- 14 JUIN 2021
- PAR MATHIEU BELLAHSEN
- BLOG : LE BLOG DE MATHIEU BELLAHSEN
En psychiatrie comme ailleurs, la destruction a son scénario. Cette transformation se fait suivant une stratégie désormais bien rodée dans d’autres services publics. A force d’être utilisé depuis vingt ans, son script se déroule maintenant sans trop d’anicroches. Retrouvé dans les tiroirs d’une obscure fondation grâce aux bons soins de l’Institut LaTeigne, nous publions ce scénario.
Serfs et vices dans le public
1) Créez une pénurie au sein du service public souhaité. Pour cela, faites vous passer pour un « pragmatique », figure légitime du XXI siècle. Consultez vos précis de management, voire de neuro-management.
2) Réorganisez. Rendez les lieux invivables tout en demandant aux usagers de s’adapter à cette pénurie construite de toute pièce. Les usagers étant celles et ceux qui ont l’usage du service (professionnels et citoyens). Tout le monde doit s’y mettre. Présentez cette pénurie sous les auspices de la modernité et de la fatalité. N’abordez jamais la réalité du définancement de la solidarité nationale au profit des intérêts privés.
D’un côté, n’hésitez pas à employer des phrases comme : « les progrès, les innovations permettent d’instaurer des dynamiques et des synergies nouvelles ». D’un autre côté, avec un air contrit et une parole d’autorité énoncez d’une voix calme et lisse : « nous n’avons plus les moyens de... », « la fête est finie », « la gabegie », « les dysfonctionnements », « le pognon de dingue »…
3) Désormais pris en étau entre progrès et régression, la problématique du service public en question s’imposera à l’aune de ce clivage. Surtout, ne vous emportez pas, le calme est votre meilleur allié pour paraître crédible. Vous pourrez d’autant mieux ridiculiser vos adversaires qu’ils s’énerveront. Plus ils seront affectés par ce qui leur arrive, mieux ce sera. Supprimer les affects de votre répertoire existentiel. Sauf dans une occasion.
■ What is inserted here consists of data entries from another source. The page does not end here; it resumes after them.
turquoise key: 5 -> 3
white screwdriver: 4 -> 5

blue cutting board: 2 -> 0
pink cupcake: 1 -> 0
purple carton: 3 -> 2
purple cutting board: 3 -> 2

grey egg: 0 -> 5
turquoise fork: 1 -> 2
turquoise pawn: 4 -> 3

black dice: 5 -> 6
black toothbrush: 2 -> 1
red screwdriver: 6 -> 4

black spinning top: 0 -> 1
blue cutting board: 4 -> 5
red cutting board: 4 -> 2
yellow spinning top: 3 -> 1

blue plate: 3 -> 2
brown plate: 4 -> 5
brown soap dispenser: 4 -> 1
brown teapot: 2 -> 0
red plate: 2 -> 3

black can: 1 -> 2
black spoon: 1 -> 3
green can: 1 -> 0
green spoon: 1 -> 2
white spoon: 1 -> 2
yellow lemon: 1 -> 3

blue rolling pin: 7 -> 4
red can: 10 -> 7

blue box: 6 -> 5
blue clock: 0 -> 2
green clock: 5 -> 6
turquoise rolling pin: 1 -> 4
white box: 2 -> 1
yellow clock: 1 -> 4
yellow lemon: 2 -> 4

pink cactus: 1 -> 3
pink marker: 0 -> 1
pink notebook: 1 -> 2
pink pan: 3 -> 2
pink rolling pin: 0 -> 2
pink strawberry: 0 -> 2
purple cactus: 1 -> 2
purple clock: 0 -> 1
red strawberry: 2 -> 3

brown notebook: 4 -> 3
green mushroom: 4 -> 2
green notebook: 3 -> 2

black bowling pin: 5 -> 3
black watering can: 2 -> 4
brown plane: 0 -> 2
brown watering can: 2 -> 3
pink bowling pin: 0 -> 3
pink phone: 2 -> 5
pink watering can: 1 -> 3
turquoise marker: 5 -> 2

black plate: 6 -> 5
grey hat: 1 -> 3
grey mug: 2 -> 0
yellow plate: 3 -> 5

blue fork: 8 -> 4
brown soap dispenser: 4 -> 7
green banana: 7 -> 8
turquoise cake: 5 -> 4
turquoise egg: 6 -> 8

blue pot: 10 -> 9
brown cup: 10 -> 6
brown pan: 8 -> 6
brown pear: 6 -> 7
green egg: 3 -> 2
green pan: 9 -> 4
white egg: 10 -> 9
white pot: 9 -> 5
4) Si un fait divers survient, remerciez les auteurs (en secret) et les victimes (en public), ils sont vos meilleurs alliés. Cette fois, mettez-vous en colère (tout en la contrôlant bien sûr) et adressez-vous à la population victime de ces services dysfonctionnels. (Souriez en secret, vous êtes en train de réussir votre coup). N’hésitez pas, utilisez cette aubaine pour cimenter le clivage innovation / régression que vous étiez en train de construire. Ce fait divers est lerévélateur d’un dysfonctionnement et d’une désorganisation. Appelez à "des changements", à "une réforme". Créez une commission, faites faire des rapports. Prenez avis auprès des think tanks et de « plateformes » d’experts que vous aurez pris soin de sélectionner auparavant. Faites une grande enquête nationale, par internet. C’est plus moderne et ça vous permet de construire le cadre de toute pièce, de mettre en avant les réponses que vous attendiez au préalable. Souriez et pensez aux serpents qui, secrètement, adorent voire jouissent de se mordre la queue.
5) Créer des documents officiels, des éléments de langage. Des rapports en cascade de fondations privées reprises par les institutions publiques martèleront ce créneau porteur : place à l’innovation, halte à la régression. Ne vous inquiétez pas, les médias colporteront ces éléments de langage sans mettre en question le fond depuis lequel ils émergent. Gardez pour vous la transformation des services publics au service d’intérêts privés. Transformez les institutions publiques pour qu’elles deviennent des « plateformes » idéologiques. Faites passer la platitude des idées pour du révolutionnaire et du radical. Si vous avez le temps, publiez un livre avec le mot « révolution » dans le titre ou tout autre de type « état d’urgence ». Regardez la tête que feront vos adversaires, réjouissez-vous (Vous êtes bientôt prêt pour le passeport PN).